Anybody out there have any ideas?  I just installed this server within the last week, using a stage 3 tarball, and it just finished "emerge -u world"ing, (though hasnt been rebooted since), so everything should be rather fresh.

----------

## BradN

try doing a "make mrproper" on your linux source tree - this will delete your .config though, so back it up first.  Sometimes this solves weird dependency issues.

----------

## mlindholm

I've been using "genkernel --config" to compile my kernel, doesn't that run "make mrproper" ?  I've considered doing that, but I wasn't sure if it would have any negative effect or not.

edit:  I use "genkernel --config" so I can select options (example: remove all unnecessary modules/kernel supports, such as SCSI support, ISDN, IrDA, etc; I also add in things I want, like wireless (non-ham) support, bridging, and such.Last edited by mlindholm on Fri Sep 19, 2003 6:21 pm; edited 1 time in total

----------

## acidreign

I dont know if genkernel actually builds a kernel that can do bridging, but there is a good document on making this happen on the Gentoo Server Project page.

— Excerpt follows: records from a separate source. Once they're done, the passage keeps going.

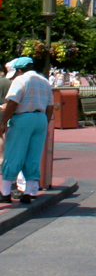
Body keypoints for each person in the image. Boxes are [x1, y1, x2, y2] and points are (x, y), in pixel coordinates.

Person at [0, 56, 54, 204]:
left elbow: (12, 102)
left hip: (23, 119)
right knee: (33, 156)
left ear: (19, 70)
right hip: (41, 119)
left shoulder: (21, 80)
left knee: (13, 153)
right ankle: (29, 191)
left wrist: (4, 122)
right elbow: (50, 107)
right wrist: (45, 123)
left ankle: (5, 192)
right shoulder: (44, 81)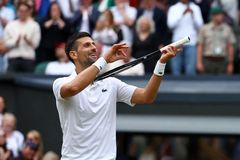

http://www.subverted.net/wakka/ search for bridge.

----------

## mlindholm

I just ran "make mrproper", then reran "genkernel --config", and it's currently rebuilding the kernel/modules.  I'll try it again when I get home from work. . .if that fails, I'll try to build it the old fashioned way.  :Smile: 

----------

## BradN

I built a kernel with bridging support on my laptop before, but it didn't work for what I wanted due to the wireless card locking to a specific mac address.  As you mentioned, try building a kernel by hand if genkernel doesn't work right.

----------

## mlindholm

 *Quote:*   

> ....locking to a specific mac address

 

what do you mean by this?

After running "emerge -u world", I had a BUNCH of problems modprobing "bridge.o" (when i ran "modprobe bridge" that is).  Ran "make mrproper", recompiled the kernel with the same options, using "genkernel --config" (with the updated GCC, etc), and tried again after a reboot.  Success!

I was able to load "bridge.o", run "brctl add br0", and go through the process of configuring a bridge. . .now I just need to get it to pass traffic!

----------

## BradN

My project was to allow computer(s) to connect to the ethernet on my laptop and get network access via my laptop's wireless card.  Well, the prism2 (prism2.5?) pcmcia card I use has firmware that only allows transmitting as one mac address.  To bridge effectively, you need to be able to transmit with any mac address to send messages from other computers - therefore the problem.

----------

## mlindholm

I think that's what's giving me problems now, I've got it setup, but it won't transfer data (a wired client can't get an address from the WAP's DHCP server over wireless).  Also, I can't ping over it. . .depending on how it's setup, I can ping the bridge's IP, but not necessarily through both interfaces.  Oh well. . .after getting to this point, I could possibly get further and make it work, but I think I'll just use IP Masquerading.

----------